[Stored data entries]
Segment Open
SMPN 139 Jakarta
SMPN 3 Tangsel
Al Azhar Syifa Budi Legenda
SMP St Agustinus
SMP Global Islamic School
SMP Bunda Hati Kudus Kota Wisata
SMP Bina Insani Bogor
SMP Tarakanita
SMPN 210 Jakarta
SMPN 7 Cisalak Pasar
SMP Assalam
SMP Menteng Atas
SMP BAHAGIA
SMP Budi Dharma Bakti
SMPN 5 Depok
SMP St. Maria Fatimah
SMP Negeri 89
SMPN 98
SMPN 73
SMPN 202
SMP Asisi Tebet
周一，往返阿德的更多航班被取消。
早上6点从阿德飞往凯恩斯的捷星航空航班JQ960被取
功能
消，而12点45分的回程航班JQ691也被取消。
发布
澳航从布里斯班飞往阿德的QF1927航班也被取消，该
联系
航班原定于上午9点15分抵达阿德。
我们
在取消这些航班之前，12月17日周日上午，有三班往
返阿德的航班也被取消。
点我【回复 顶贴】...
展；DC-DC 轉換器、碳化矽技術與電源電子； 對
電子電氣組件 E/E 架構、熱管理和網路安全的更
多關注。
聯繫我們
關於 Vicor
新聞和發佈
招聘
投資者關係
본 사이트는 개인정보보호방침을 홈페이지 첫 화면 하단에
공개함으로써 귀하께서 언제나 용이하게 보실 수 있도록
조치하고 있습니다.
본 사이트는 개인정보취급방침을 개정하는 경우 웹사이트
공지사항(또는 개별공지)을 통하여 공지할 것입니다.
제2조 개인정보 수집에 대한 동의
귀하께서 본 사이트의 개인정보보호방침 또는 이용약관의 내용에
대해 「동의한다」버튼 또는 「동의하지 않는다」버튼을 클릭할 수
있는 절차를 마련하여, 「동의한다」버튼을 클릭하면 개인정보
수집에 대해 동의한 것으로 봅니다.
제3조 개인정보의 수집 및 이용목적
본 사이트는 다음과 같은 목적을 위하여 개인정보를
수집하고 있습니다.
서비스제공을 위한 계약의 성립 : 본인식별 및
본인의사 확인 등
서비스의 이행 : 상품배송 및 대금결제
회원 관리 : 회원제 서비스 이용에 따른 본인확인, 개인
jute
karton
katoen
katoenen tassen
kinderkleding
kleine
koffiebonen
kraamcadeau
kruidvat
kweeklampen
Segment Closed
> [How to complete this task]
Repeat the lines of the records from the first line through the line containing "공개함으로써 귀하께서 언제나 용이하게 보실 수 있도록", inclusive.

> [Response area]
SMPN 139 Jakarta
SMPN 3 Tangsel
Al Azhar Syifa Budi Legenda
SMP St Agustinus
SMP Global Islamic School
SMP Bunda Hati Kudus Kota Wisata
SMP Bina Insani Bogor
SMP Tarakanita
SMPN 210 Jakarta
SMPN 7 Cisalak Pasar
SMP Assalam
SMP Menteng Atas
SMP BAHAGIA
SMP Budi Dharma Bakti
SMPN 5 Depok
SMP St. Maria Fatimah
SMP Negeri 89
SMPN 98
SMPN 73
SMPN 202
SMP Asisi Tebet
周一，往返阿德的更多航班被取消。
早上6点从阿德飞往凯恩斯的捷星航空航班JQ960被取
功能
消，而12点45分的回程航班JQ691也被取消。
发布
澳航从布里斯班飞往阿德的QF1927航班也被取消，该
联系
航班原定于上午9点15分抵达阿德。
我们
在取消这些航班之前，12月17日周日上午，有三班往
返阿德的航班也被取消。
点我【回复 顶贴】...
展；DC-DC 轉換器、碳化矽技術與電源電子； 對
電子電氣組件 E/E 架構、熱管理和網路安全的更
多關注。
聯繫我們
關於 Vicor
新聞和發佈
招聘
投資者關係
본 사이트는 개인정보보호방침을 홈페이지 첫 화면 하단에
공개함으로써 귀하께서 언제나 용이하게 보실 수 있도록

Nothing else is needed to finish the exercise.